◆ Consegna ◆
Elenchi tutte le caratterizzazioni di Bija contenute nella frase della sezione del documento che comincia con «Bija è un personaggio».

Una storia grave da un lato e importantissima per comprendere molte cose dall’altro.
Frutto di uno scoop di Nello Scavo di Avvenire che ha documentato, anche attraverso alcune foto, la presenza di trafficanti e torturatori coinvolti dalle autorità italiane nei negoziati per bloccare la partenza dei profughi dalle coste libiche verso l’Italia.
Avvenire ha raccontato la visita di una delegazione da Tripoli andata al Cara di Mineo l’11 maggio 2017.
In quei giorni l’Italia stava negoziando con le autorità libiche il blocco delle partenze di profughi e migranti. Ma quel giorno, senza lasciare traccia nei registri d’ingresso, alla riunione partecipò anche Abd al-Rahman al-Milad, il famigerato Bija.
Bija è un personaggio ccusato dall’Onu di essere uno dei più efferati trafficanti di uomini in Libia, padrone della vita e della morte nei campi di prigionia, autore di sparatorie in mare, sospettato di aver fatto affogare decine di persone, ritenuto a capo di una vera cupola mafiosa ramificata in ogni settore politico ed economico dell’area di Zawyah.

◆ Dati forniti ◆
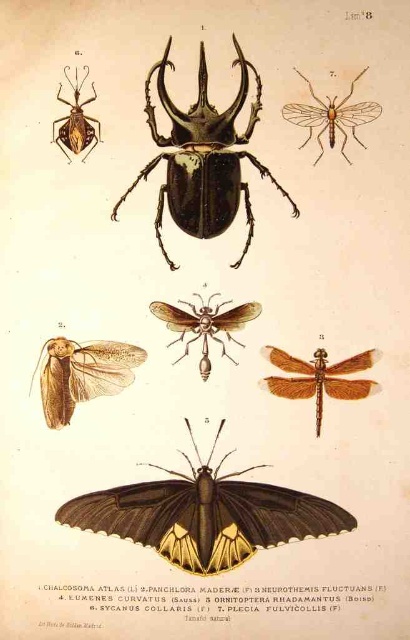
Is brown translucent dragonfly at center-right above translucent yellowish wings at upper right?

Incorrect, brown translucent dragonfly at center-right is not positioned above translucent yellowish wings at upper right.

Between brown translucent dragonfly at center-right and translucent yellowish wings at upper right, which one is positioned lower?

Positioned lower is brown translucent dragonfly at center-right.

◆ Risposta all'esercizio ◆
- uno dei più efferati trafficanti di uomini in Libia, secondo l'Onu
- padrone della vita e della morte nei campi di prigionia
- autore di sparatorie in mare
- sospettato di aver fatto affogare decine di persone
- ritenuto a capo di una vera cupola mafiosa ramificata in ogni settore politico ed economico dell'area di Zawyah